### What you will do
According to the passage on dressing for winter activity, how soon after starting out on the trail should you aim to be in your comfort zone?

··· Source passage

Let’s improve on that scenario so you can stay out longer in comfort

Retain Heat, Lose the Moisture

Keeping our bodies comfortable in the winter requires retaining the heat we generate. The basic science is to keep the heat in and to transfer the moisture out. How little or how much depends on the barrier between you and nature’s elements.

It is the warm air trapped in the weaves and fluffy fleece material that forms a barrier between your skin and the outside temps. How effective these layers of material are will keep you comfortable longer. 

This encompasses the material, construction and insulating properties of your boots, socks, pants, underwear, fleece, jacket, hat and gloves. Seems like a lot to wear just to have some fun in the winter. 

By buying and using the right apparel you can be active outside without all the bulk. 

The next issue is the barrier to cold nasty winds trying to penetrate your garments, mixing with the warm insulated air and cooling you down sooner.  You want an outer shell that can block most of the wind pressure yet breathe when you sweat. 

Here is where it gets tricky and expensive to make garments that can do everything and do them well. 

I once skied in a jacket shell that was wind and water-resistant. It did a fine job when it rained but failed to let out enough moisture doing a high aerobic exercise as Nordic skiing can be. This jacket was better suited for leisurely hikes.

snowshoe couple

Dress for the Occasion

A mistake beginners make is to wear their street clothes on the trail and overdress. These garments may have kept you warm standing at a bus stop or sitting by a firepit but will soon overheat you when active. 

You should actually start your trek on the trail a little underdressed with the intent to get moving and warm-up. Aim to be in your comfort zone within 15 – 20 minutes. A few hill climbs will do it.

What should not happen is that you have to start peeling off layers. If so, this is telling you, you have overdressed… and now what are you going to do with that extra stuff?

This is why you see many seasoned Nordic skiers wearing thin tight spandex clothing. You might think they are chilled (crazy) but they are moving quickly and working hard, generating plenty of heat. And one of the most complete workouts when you get going, especially Skate skiing.

Personally, I feel more comfortable wearing a looser fleece and shell and baggy pants that are not so skin tight. I stop more often for photos or to wait for others to catch up (like my son). Here is where you can catch a chill if you stand around too long when it’s – 15C.

Wear the Right Material

The second mistake newbies do is wear jeans, sweat pants, cotton T-shirts, cotton socks, puffy parkas and big hats. This may be fashionable but will perform poorly. Best to change into this after your exercise.

One of the problems with these garments as mentioned is they wick moisture inefficiently away from your skin to the outdoors.  This gets your clothing damp and wet. Cotton garments will feel cold, stiff and heavy, a problem in the winter. 

Another problem is they are not sewn to fit as activewear and can rip and split.

Also if you fall into the snow these materials allow snow to cling. If you are not quick to brush it off they will melt and ice into your fabrics.

Better to choose to wear wool and polyester blends. These materials are light, perform well, retain heat and wick moisture. Wool actually still feels warm after it gets wet! A merino wool base layer is fine for low activity but choose polyesters for more vigorous outings.

······
··· Given entries

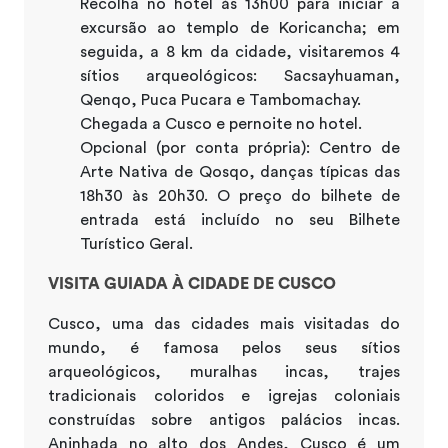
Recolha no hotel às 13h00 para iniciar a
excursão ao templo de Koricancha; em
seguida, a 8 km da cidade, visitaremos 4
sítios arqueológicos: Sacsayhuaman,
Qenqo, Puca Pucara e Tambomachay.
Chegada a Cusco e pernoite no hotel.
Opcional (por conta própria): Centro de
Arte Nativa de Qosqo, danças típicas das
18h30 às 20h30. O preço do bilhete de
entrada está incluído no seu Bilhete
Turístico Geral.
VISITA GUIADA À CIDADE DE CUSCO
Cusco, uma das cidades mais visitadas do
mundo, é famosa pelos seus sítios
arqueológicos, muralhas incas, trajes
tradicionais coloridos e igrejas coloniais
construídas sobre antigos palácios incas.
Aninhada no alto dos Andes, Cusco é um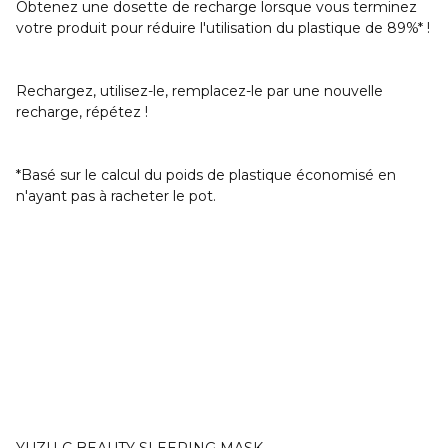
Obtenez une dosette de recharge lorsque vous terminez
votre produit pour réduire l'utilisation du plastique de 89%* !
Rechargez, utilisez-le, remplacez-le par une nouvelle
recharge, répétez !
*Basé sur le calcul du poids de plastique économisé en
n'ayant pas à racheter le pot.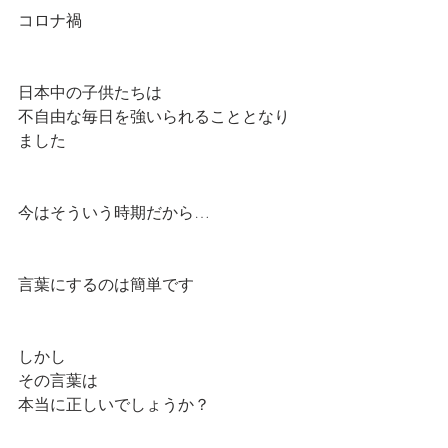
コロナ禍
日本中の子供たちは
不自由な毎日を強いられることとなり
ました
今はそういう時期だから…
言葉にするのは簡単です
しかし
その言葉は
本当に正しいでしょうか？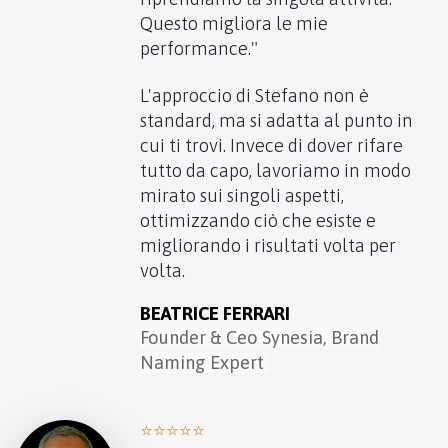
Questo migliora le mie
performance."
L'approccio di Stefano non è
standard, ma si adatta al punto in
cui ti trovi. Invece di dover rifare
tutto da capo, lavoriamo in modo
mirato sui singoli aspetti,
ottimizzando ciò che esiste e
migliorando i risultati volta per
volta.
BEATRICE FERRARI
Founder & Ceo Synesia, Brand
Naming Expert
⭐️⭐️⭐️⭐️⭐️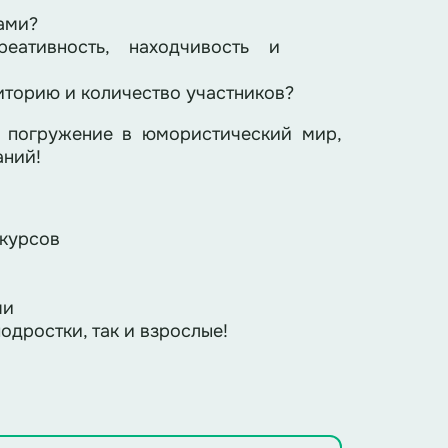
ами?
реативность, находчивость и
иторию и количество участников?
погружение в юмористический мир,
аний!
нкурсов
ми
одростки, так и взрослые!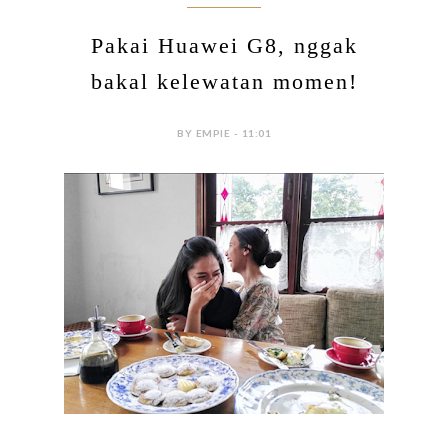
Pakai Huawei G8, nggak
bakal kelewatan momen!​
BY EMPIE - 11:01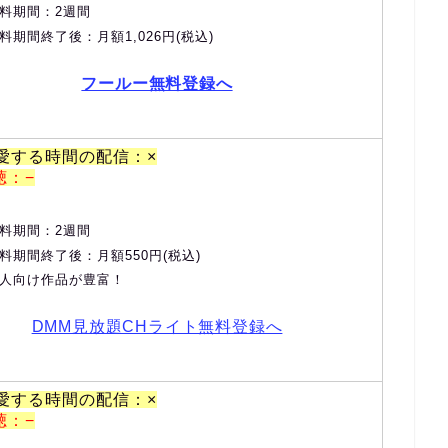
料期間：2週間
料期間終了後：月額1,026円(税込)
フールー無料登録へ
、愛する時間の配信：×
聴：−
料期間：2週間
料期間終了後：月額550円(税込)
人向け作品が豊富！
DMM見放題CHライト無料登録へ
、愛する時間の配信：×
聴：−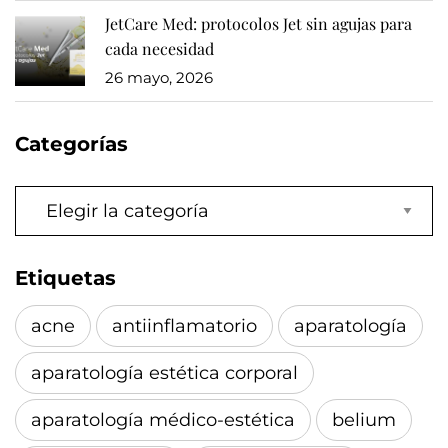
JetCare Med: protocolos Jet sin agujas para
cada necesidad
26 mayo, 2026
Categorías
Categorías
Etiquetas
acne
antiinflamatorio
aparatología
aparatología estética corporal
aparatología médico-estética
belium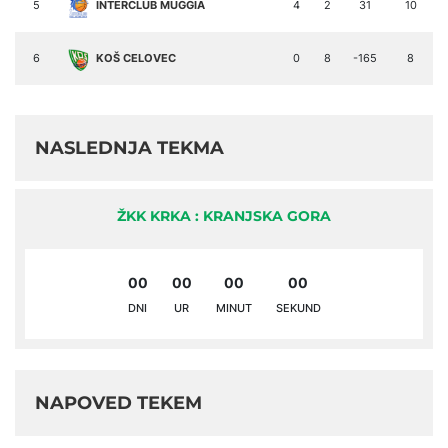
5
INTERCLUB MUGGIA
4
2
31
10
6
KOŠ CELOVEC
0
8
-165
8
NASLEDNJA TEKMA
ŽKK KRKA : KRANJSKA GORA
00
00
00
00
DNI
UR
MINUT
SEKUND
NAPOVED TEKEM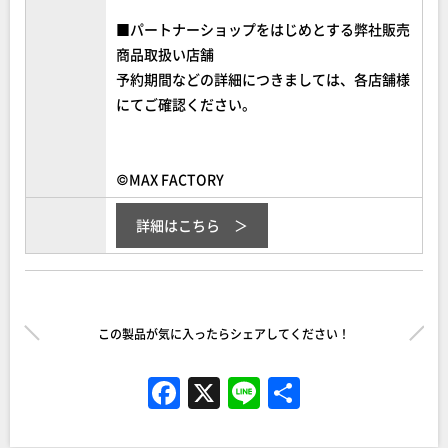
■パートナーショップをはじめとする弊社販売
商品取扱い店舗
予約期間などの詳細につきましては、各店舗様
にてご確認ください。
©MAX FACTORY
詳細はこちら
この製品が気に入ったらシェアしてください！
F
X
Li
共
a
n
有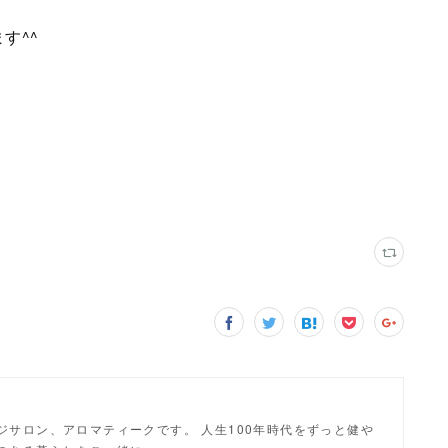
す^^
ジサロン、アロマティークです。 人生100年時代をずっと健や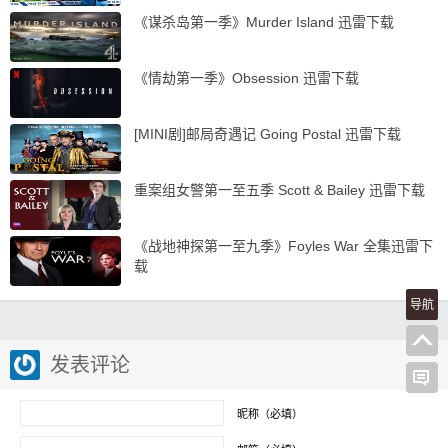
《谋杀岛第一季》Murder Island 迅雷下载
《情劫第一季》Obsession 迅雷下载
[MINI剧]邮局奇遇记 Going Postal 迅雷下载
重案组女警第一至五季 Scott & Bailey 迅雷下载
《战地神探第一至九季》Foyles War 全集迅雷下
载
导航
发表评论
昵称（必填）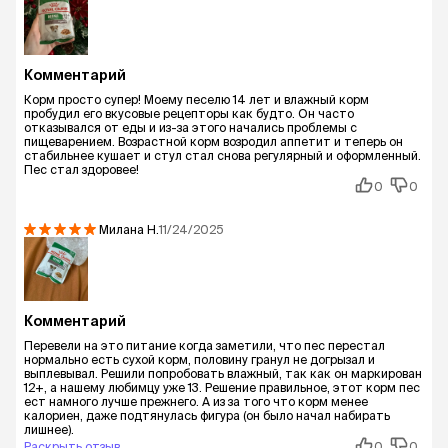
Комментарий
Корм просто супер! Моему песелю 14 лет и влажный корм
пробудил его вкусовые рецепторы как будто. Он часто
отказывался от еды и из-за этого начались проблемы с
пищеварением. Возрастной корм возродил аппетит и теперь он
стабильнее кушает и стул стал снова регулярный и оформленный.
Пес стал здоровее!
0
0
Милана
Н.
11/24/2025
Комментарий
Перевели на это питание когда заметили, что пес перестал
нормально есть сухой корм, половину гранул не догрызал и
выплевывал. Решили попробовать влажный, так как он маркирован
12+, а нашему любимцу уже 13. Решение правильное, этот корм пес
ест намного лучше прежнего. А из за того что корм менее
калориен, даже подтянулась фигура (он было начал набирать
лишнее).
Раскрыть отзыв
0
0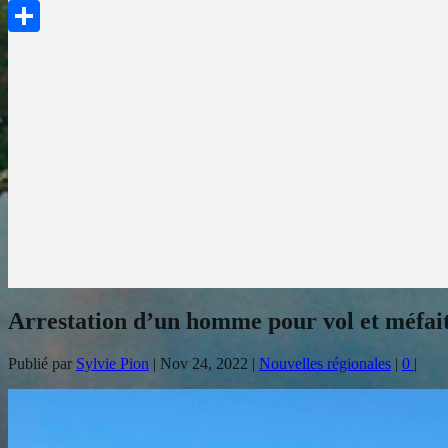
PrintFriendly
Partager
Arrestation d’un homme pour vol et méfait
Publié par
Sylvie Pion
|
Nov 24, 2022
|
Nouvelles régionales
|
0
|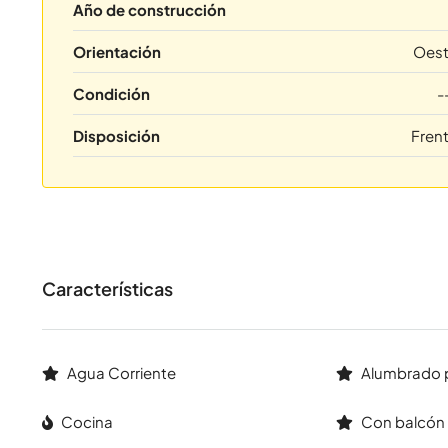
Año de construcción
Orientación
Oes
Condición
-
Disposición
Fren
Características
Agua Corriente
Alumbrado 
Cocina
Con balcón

······

### Output below
Within 15 to 20 minutes.